Trey Seal/Staff Writer
The Del Mar Poetry series has been a soapbox for big name poets around the nation to show off their talent for the past 8 years. Allan Berecka, the head coordinator of the event and Sara Kaplan, a creative writing teacher, are both published poets who will be featured in the showcase.
Berecka grew up in Utica, New York where he lived in a strict catholic household. Bereckas’ poetry deals a lot with the relationship between he and his father and the blue-collar lifestyle that they enjoyed. As a young man, Berecka left and moved to New York City as a young man to follow his dreams of becoming a comedy writer.
After a few months of learning how hard getting into the entertainment was, he decided to go back to college. He moved to Irving, Texas where he began a degree plan in Shakespearean studies, but he eventually found interest in creative writing. Much of Berecka’s work is published in Christian magazines, according to him is puzzling because most of the work that is published has to do with his trying to understand the dogma of religion.
“You know that if somebody writes poetry that they truly love it because it is not something you can make a career off of” mentioning that his compensation from various magazines is generally just a copy of the magazine. He said he is very excited about the second event on March 22 with award winning Poet Nathan Brown, a friend of his coming in from Oklahoma to perform on the campus.
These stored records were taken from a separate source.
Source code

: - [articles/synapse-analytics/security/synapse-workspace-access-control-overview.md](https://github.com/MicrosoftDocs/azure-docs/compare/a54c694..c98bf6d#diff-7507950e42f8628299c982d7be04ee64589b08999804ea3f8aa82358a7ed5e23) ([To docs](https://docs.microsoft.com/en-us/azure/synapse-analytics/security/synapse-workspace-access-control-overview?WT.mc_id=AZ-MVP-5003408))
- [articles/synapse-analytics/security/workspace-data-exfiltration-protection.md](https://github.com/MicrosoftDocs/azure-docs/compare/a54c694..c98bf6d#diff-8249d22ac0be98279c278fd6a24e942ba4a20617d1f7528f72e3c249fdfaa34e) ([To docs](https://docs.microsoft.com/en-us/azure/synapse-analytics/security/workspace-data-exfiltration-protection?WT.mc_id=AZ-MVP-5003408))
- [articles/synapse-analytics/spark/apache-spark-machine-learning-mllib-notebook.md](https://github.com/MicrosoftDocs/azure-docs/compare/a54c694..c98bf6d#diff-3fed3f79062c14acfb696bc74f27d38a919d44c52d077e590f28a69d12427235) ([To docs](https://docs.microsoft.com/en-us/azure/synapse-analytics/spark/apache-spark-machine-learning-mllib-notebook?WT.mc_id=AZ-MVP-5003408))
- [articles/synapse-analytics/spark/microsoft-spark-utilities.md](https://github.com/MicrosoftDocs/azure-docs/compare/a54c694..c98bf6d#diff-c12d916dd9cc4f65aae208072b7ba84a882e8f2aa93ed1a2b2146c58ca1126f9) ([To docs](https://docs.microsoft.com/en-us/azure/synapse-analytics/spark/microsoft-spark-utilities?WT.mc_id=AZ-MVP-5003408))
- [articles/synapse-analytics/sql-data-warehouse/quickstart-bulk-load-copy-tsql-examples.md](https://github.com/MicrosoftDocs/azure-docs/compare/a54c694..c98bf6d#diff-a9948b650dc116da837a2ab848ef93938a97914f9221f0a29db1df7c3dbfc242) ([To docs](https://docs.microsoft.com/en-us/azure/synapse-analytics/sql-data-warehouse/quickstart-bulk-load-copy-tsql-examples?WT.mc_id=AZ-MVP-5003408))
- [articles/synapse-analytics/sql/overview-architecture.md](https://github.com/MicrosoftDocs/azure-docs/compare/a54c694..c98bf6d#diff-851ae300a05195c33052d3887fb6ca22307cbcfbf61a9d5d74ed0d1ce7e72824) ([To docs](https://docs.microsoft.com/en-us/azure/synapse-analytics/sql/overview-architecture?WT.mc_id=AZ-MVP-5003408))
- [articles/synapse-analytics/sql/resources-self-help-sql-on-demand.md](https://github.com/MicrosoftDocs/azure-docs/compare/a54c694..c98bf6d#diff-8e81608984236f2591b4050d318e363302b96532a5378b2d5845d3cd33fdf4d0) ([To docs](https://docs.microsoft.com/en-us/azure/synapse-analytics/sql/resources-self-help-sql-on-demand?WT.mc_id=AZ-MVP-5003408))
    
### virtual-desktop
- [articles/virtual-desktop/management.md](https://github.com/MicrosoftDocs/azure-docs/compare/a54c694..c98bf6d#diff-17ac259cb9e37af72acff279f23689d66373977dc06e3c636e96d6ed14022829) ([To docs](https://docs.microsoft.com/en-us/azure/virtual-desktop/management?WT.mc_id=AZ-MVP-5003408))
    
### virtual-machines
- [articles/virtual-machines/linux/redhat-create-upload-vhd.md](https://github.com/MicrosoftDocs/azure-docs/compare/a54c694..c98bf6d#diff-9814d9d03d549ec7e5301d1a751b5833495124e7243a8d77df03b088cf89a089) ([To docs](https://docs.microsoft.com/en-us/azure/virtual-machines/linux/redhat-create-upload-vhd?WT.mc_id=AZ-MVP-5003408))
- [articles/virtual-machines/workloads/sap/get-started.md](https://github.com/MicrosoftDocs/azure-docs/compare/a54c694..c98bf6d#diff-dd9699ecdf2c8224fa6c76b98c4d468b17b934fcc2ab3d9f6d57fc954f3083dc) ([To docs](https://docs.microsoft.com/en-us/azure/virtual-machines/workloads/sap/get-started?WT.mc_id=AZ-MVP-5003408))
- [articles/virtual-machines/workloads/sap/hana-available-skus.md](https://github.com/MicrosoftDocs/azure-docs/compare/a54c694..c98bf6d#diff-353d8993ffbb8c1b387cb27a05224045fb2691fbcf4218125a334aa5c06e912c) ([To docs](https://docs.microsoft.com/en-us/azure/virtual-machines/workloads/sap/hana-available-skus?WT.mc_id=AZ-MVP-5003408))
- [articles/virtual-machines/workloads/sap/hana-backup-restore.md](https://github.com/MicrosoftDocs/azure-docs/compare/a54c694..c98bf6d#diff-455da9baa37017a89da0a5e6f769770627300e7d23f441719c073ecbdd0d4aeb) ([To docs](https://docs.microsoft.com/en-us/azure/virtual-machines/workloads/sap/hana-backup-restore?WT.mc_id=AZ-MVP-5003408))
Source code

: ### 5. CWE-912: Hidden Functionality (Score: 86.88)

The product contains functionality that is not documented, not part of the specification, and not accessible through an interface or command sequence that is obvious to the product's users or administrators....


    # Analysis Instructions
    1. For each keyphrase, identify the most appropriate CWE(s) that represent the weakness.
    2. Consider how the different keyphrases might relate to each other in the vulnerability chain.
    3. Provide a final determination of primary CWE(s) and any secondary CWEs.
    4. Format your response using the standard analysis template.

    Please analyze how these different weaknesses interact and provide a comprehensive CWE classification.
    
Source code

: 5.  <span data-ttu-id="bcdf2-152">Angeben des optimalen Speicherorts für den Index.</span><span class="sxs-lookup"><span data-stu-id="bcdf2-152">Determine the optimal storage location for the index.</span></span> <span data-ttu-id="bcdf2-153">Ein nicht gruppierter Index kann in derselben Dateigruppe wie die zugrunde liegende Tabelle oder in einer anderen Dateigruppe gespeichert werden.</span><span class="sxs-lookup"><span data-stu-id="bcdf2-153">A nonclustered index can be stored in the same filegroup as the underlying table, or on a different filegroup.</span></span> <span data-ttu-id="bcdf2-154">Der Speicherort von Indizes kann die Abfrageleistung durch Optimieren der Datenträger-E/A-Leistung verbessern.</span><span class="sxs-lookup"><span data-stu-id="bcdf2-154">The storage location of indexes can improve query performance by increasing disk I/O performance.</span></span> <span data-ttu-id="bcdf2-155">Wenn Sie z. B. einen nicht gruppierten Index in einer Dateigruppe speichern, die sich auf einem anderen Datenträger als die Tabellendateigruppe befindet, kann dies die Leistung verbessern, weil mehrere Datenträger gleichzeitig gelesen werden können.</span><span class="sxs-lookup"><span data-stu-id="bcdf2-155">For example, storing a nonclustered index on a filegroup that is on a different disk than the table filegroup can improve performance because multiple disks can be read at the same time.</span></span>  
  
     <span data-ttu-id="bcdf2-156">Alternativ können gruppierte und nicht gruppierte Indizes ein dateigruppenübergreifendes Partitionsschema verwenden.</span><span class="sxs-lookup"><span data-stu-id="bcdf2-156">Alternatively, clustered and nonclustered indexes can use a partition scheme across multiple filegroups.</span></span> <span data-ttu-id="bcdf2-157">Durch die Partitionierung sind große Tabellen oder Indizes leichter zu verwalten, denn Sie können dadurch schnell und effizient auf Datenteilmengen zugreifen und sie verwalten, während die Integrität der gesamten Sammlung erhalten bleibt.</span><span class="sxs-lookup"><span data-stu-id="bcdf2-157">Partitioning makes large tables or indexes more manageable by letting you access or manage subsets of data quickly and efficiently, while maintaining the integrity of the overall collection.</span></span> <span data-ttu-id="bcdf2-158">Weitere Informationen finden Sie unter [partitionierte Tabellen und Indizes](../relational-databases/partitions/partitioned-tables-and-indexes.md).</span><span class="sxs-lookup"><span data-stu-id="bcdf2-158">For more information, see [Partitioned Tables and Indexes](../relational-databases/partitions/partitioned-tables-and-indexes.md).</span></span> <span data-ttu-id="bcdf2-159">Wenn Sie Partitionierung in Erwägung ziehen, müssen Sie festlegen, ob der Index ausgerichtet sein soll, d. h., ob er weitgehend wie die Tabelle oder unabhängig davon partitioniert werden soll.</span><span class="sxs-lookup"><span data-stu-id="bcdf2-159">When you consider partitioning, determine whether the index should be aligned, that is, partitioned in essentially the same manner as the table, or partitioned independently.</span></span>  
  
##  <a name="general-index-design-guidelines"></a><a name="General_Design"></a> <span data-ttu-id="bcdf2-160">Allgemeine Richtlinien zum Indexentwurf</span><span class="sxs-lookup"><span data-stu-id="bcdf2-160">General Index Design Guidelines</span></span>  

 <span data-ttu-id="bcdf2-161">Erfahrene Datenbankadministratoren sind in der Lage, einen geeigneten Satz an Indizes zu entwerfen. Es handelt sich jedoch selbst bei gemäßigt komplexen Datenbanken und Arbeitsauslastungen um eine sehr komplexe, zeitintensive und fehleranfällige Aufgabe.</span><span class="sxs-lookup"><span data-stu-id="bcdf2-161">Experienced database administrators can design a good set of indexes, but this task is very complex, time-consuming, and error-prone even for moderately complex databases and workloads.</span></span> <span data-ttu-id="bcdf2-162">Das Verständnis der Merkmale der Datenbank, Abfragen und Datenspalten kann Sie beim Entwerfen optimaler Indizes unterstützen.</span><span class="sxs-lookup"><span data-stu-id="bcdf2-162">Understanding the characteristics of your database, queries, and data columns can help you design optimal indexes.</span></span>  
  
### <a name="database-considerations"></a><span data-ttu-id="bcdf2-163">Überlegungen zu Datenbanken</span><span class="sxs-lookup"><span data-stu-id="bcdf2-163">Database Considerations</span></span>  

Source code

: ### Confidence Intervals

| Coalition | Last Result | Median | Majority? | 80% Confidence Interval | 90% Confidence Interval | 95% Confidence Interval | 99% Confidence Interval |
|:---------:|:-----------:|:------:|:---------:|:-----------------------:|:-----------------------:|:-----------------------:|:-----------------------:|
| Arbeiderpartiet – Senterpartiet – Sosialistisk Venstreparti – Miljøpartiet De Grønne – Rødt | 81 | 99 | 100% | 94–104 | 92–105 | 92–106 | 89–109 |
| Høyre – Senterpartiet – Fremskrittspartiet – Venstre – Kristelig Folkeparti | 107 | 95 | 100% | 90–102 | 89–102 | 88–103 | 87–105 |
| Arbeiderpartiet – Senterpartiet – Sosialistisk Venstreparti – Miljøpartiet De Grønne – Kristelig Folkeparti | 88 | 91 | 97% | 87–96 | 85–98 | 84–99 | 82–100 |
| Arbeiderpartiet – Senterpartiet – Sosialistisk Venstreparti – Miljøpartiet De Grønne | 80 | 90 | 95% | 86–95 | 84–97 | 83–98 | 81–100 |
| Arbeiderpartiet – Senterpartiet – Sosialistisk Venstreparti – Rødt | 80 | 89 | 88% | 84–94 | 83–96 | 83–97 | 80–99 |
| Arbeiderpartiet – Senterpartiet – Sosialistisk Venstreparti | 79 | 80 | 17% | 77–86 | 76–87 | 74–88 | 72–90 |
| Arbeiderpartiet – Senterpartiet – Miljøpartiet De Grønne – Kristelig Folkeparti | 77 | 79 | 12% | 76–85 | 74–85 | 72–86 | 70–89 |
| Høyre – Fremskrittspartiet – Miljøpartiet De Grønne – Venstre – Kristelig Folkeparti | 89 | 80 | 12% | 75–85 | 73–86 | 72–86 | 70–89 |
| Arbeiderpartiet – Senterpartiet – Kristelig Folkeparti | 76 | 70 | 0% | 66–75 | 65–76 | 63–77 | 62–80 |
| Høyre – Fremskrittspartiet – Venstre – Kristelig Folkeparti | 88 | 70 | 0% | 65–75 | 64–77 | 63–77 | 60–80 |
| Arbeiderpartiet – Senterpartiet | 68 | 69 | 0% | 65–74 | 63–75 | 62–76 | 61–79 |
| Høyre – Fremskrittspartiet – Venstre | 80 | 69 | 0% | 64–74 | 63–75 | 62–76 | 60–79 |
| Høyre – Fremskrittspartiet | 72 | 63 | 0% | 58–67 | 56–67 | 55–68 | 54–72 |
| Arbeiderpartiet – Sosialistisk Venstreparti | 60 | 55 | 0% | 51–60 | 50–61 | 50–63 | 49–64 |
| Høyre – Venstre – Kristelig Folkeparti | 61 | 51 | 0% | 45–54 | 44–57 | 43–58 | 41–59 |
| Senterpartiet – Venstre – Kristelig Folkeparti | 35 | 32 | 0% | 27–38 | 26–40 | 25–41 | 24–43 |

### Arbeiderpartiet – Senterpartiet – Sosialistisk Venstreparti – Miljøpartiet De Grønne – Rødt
Berecka said, “In creative writing you can teach what you do but it comes down to each individual poet.” Speaking to Sara Kaplan was a very different experience and showed that poetry comes from many different backgrounds. Reading Dr. Kaplan’s poetry shows a very interesting observation of the world around us.
Born to a Rabbi, she has a deep love of the Jewish faith from her love of the Hebrew language that she said “flows like beautiful poetry when spoken” to the interesting stories she has about life with her father. She learned to write from her father who would sit her down in the basement and teach her the fundamentals of capturing an audience.
Paragraph-by-Paragraph she learned about structure and flow. “When it comes to telling a story it’s not about what happened but how it affected the people there,” she said. One story in particular had to do with Kaplan’s father bringing home an urn when she was twelve. “He set the urn on the table I was sitting as he casually walked to the kitchen to make himself a sandwich, I asked what it was and he responded Dr. Wolf.”
Dr. Kaplan said what makes a good story is “people should be able to interpret different messages and when they ask if they’re right, you lie. Just tell them I don’t know, don’t spoil it for them and keep the reader shrouded in mystery.”
She said, “Poetry always has stories and we love them whether you’re a radiologist, a nurse or an engineer. Writers are the one’s who tell stories. It’s always nice to hear other people’s narratives to get outside of yourself.” The first Del Mar poetry featuring Alan Berecka and Dr. Kaplan will be February 22 from 11am-2pm in room 433 of White Library. Nathan Browns’ reading will be on March 22nd at 11am in the same room.